* Travail à faire
1. Recopiez le passage de l'article sur les pharmacies en Polynésie qui commence par les mots contenant « Suite à ce texte, le » et se termine par « déclarée non conforme. ».
2. Reprenez l'article sur l'ouverture de nouvelles pharmacies en Polynésie française juste après sa dernière phrase.

* Extrait

• • • •

Plus de pharmacies en Polynésie, c’est pour bientôt

Comme le signal le site actu.fr, en juin 2019, l’assemblée de la Polynésie française a adopté une loi du Pays modifiant les conditions de création des officines de pharmacie et certaines dispositions relatives à l’exercice de la pharmacie.

Suite à ce texte, le conseil de l’ordre des pharmaciens de la Polynésie française, le syndicat des pharmaciens de la Polynésie française et le syndicat des pharmaciens des îles et de Tahiti saisissaient le Conseil d’État afin que cette loi du Pays soit déclarée non conforme.

En octobre, le conseil d’État a débouté les demandes des syndicats et la loi du Pays pourra entrer en vigueur dans le mois qui vient.
La loi du Pays dispose que “dans les communes d’une population inférieure à 5 000 habitants, il ne peut être délivré plus d’une licence d’officine de pharmacie. Un seuil qui était auparavant fixé à 7 000 habitants. Le Conseil d’État a estimé que cette mesure aiderait à une meilleure offre de soin, contrairement à ce qu’affirmaient les syndicats. “En abaissant le seuil permettant l’ouverture d’une deuxième officine de pharmacie dans une commune, les dispositions attaquées, loin de méconnaître le droit à la protection de la santé, permettront au contraire d’améliorer l’accès aux produits pharmaceutiques en Polynésie française”, poursuit le Conseil d’État dans ses conclusions.

• • • •

* Données extraites

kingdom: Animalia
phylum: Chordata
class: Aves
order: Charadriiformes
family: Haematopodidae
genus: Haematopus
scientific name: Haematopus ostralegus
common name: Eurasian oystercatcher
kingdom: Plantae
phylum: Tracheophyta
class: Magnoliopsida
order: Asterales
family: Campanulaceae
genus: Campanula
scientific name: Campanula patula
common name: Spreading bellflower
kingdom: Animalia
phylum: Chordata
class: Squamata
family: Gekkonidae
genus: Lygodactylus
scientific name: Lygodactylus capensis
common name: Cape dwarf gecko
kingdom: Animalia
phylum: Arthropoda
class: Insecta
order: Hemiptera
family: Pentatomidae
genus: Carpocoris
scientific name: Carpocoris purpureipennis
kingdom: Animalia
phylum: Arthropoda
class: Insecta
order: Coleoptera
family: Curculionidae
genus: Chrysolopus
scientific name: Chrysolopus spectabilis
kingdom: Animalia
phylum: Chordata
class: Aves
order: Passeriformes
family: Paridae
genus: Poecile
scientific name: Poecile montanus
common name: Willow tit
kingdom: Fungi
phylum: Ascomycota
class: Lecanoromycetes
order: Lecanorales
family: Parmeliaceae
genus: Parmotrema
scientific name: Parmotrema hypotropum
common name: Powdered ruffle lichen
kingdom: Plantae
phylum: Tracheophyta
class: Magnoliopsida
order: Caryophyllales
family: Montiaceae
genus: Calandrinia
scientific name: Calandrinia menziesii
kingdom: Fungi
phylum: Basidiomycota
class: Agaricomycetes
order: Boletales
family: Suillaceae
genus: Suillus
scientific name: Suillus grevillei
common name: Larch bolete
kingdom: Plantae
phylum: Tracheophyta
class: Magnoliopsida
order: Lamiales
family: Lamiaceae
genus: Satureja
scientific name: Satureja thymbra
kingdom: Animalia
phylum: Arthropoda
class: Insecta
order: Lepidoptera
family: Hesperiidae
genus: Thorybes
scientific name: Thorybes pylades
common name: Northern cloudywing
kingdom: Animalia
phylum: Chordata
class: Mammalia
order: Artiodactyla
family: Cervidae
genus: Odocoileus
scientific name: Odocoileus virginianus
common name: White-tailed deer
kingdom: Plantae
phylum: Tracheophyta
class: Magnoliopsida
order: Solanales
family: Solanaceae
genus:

• • • •

* Réponses par consigne
1.
Suite à ce texte, le conseil de l’ordre des pharmaciens de la Polynésie française, le syndicat des pharmaciens de la Polynésie française et le syndicat des pharmaciens des îles et de Tahiti saisissaient le Conseil d’État afin que cette loi du Pays soit déclarée non conforme.

2.
Autre point sur lequel les syndicats de pharmaciens ne l’emportent pas, la possibilité pour une pharmacie d’ouvrir une seconde officine, “afin de faciliter l’approvisionnement en médicaments de la population”. Les requérants soutenaient que la possibilité d’ouvrir des locaux secondaires méconnait le droit à la protection de la santé et porte atteinte à la liberté d’entreprendre.

Selon Tahiti Infos, la validation du texte pourrait permettre les ouvertures prochaines de quatre nouvelles pharmacies à Tahiti, dans les communes de Arue, Hitia’a o te Ra, Teva i Uta, Papara et d’une officine supplémentaire à Bora Bora, aux îles Sous-le-Vent.